And it's entirely exciting, at the same time.  I feel like a little kid sometimes, exclaiming, "Look at that!"  I mean, who knew that brussel sprouts grew under the stems of leaves, in the "armpits"? That carrots can be four or five different colors, all in the same vegetable?  Atomic Red carrotWho knew that asparagus stalks, when left alone, can grow four feet tall, with delicate fronds and small berry-like seeds?  Who knew that you can harvest a few leaves at a time from a kale plant, and have that plant feed you for months and months?  I am astonished by the beauty and the design of the natural world, and my appreciation just grows and grows...

And I realize, glimpsing how little I know, that I'm also a little frustrated...I wish I had more time every day to read all the books on my nightstand, to sit down and talk at length with the Sisters here about their experiences farming, to go to local and national conferences about farming and the good food movement, to explain to everyone I know about what I'm learning about the production and politics of food and the implications for our health, our economy, our environment, our world...

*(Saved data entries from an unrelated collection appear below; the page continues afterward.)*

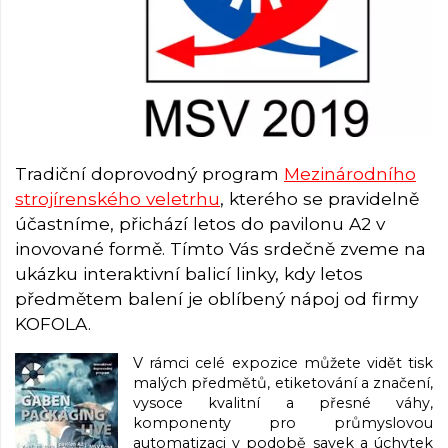
Tradiční doprovodný program
Mezinárodního
strojírenského veletrhu
, kterého se pravidelně
účastníme, přichází letos do pavilonu A2 v
inovované formě. Tímto Vás srdečně zveme na
ukázku interaktivní balicí linky, kdy letos
předmětem balení je oblíbený nápoj od firmy
KOFOLA.
V rámci celé expozice můžete vidět tisk
malých předmětů, etiketování a značení,
vysoce kvalitní a přesné váhy,
komponenty pro průmyslovou
automatizaci v podobě savek a úchytek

So I go to bed each night, amazed and a little dazed at how little I know.  It's a good feeling, when all's said and done.  While it can be overwhelming to be such a newbie--and not just in terms of farming, as I'm simultaneously a newbie at living in community, at spiritual practices, at believing in abundance, at integrating scientific knowledge into my worldview (I mean, have you seen Carl Sagan's series, "Cosmos"?  Holy Moley!!)--I'm also thankful to be so inspired, to be experiencing so much joy in learning, to realize that as I'm turning 39 this year, I am breathing oh so deeply in this vivid world.  The colors, beauty, scope and scale astound me. There is so much to learn.